A few months later, on June 17th, The Daily Beast’s Jamie Kirchick published an article in which he described a panel discussion on US-Russian relations as “an annual confab of Russia scholars sympathetic to Moscow, businessmen with interests in Russia, and various outcasts on both ends of the American political spectrum.” Event participants—which included, among others, myself; Ronald Reagan’s ambassador to the USSR, Jack Matlock; the Director of the Kennan Institute, Matthew Rojansky; Princeton and NYU Professor Emeritus, Stephen F. Cohen; and Columbia University professor Emeritus, Robert Legvold—were branded by The Daily Beast headline as “Anti-Semites” and “Truthers.” Since when has the study of Russia become synonymous with anti-Americanism and prejudice?

The conservative press is not immune. A piece in the Washington Free Beacon by Alana Goodman entitled “Rand Paul’s Russia Connection” went to great lengths to smear (via anonymous sources) the Washington, DC-based think tank, The Center for the National Interest as agents of Russian influence. Goodman accused think tank chairman Dimitri Simes of providing “a sympathetic platform for the Russian government in the heart of the D.C. policy establishment.” Still worse, according to Goodman, the center’s “ties to Moscow extend throughout the organization.”

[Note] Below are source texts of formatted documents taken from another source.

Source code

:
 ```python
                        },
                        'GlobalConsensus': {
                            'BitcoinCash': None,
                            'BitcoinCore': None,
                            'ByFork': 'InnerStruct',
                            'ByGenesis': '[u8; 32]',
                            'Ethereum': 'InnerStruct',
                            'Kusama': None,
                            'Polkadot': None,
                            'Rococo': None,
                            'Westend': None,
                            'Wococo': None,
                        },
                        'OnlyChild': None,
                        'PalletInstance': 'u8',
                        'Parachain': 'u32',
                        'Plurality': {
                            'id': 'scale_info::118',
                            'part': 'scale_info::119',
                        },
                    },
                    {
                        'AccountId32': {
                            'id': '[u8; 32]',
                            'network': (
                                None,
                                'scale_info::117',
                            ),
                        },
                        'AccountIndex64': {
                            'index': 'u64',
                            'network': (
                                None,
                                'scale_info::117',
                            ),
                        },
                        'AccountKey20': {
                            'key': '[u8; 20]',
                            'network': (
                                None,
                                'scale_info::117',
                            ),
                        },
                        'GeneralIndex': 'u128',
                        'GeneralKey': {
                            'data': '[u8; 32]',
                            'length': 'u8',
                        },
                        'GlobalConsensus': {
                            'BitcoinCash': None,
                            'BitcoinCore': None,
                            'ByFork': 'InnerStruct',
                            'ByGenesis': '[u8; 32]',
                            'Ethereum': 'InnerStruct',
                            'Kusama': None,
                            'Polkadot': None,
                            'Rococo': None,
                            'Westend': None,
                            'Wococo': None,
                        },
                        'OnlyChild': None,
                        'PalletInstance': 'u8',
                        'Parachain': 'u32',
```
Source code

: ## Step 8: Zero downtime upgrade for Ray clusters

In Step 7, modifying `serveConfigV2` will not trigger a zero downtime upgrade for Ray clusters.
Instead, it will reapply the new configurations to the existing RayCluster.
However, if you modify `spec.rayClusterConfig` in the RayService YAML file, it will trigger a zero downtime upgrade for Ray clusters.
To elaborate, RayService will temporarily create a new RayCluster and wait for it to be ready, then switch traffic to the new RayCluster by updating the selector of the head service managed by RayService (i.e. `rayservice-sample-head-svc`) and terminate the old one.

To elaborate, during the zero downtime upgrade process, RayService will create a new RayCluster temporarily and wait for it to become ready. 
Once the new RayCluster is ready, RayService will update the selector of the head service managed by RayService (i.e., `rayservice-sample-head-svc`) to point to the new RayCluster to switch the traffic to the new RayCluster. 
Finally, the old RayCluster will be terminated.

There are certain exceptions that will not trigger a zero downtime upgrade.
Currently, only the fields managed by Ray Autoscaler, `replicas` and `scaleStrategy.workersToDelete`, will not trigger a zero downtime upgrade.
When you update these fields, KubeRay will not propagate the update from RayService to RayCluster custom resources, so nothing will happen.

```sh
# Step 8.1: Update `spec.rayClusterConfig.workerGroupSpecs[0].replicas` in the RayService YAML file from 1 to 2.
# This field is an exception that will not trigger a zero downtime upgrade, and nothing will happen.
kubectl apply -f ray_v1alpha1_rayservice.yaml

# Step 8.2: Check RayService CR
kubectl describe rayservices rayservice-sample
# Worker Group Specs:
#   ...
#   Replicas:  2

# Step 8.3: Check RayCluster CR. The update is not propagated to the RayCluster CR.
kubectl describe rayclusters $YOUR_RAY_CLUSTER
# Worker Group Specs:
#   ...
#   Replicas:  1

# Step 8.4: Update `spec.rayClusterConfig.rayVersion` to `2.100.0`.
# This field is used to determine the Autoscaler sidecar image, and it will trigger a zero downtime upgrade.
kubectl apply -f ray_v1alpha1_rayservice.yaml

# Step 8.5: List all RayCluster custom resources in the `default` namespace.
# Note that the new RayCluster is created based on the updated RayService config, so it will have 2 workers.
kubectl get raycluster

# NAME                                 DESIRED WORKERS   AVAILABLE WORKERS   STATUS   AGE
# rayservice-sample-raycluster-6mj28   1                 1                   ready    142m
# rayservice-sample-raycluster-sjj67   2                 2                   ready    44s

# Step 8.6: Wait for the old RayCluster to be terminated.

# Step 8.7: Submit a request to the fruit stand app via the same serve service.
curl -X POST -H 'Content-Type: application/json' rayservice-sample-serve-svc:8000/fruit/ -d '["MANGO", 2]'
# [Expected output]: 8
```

This localized outbreak of paranoid Russophobia in 2014, has, in the months following the 2016 election, morphed into a pandemic. Yet a key distinction should be made between what occurred during the 1950s and what is now unfolding. The wave of political resentment and repression that emerged in the era of Joe McCarthy and Roy Cohn was fueled by a populist rage aimed at the elite. This rage focused in particular on the so-called “pin-stripe set” at the State Department, of whom patrician diplomats like Dean Acheson and the notorious Alger Hiss were representative characters.

The curious thing about the current iteration of Russia hysteria is that the dynamic has now been reversed. Rather than being driven by a wave of popular sentiment, today’s hysteria is a product of elite resentment, suspicion, and anger over Clinton’s loss to the populist Trump. Then, of course, there is the added element of blame shifting. Democrats are clearly seeking to blame Clinton’s loss on Russia, and the Kremlin offers a convenient foreign target. But is it the Russians, or is it the Clinton campaign that is really to blame?

And so there is a sad irony in the fact that in order to delegitimize Trump, Democrats have been busy embracing the tactics of Trump’s longtime mentor, Roy Cohn—relying on xenophobic fear mongering and character assassination to make their case. Yet embracing America’s worst political traditions in pursuit of scoring political points against Trump is not just unwise. In the end, it is bound to backfire.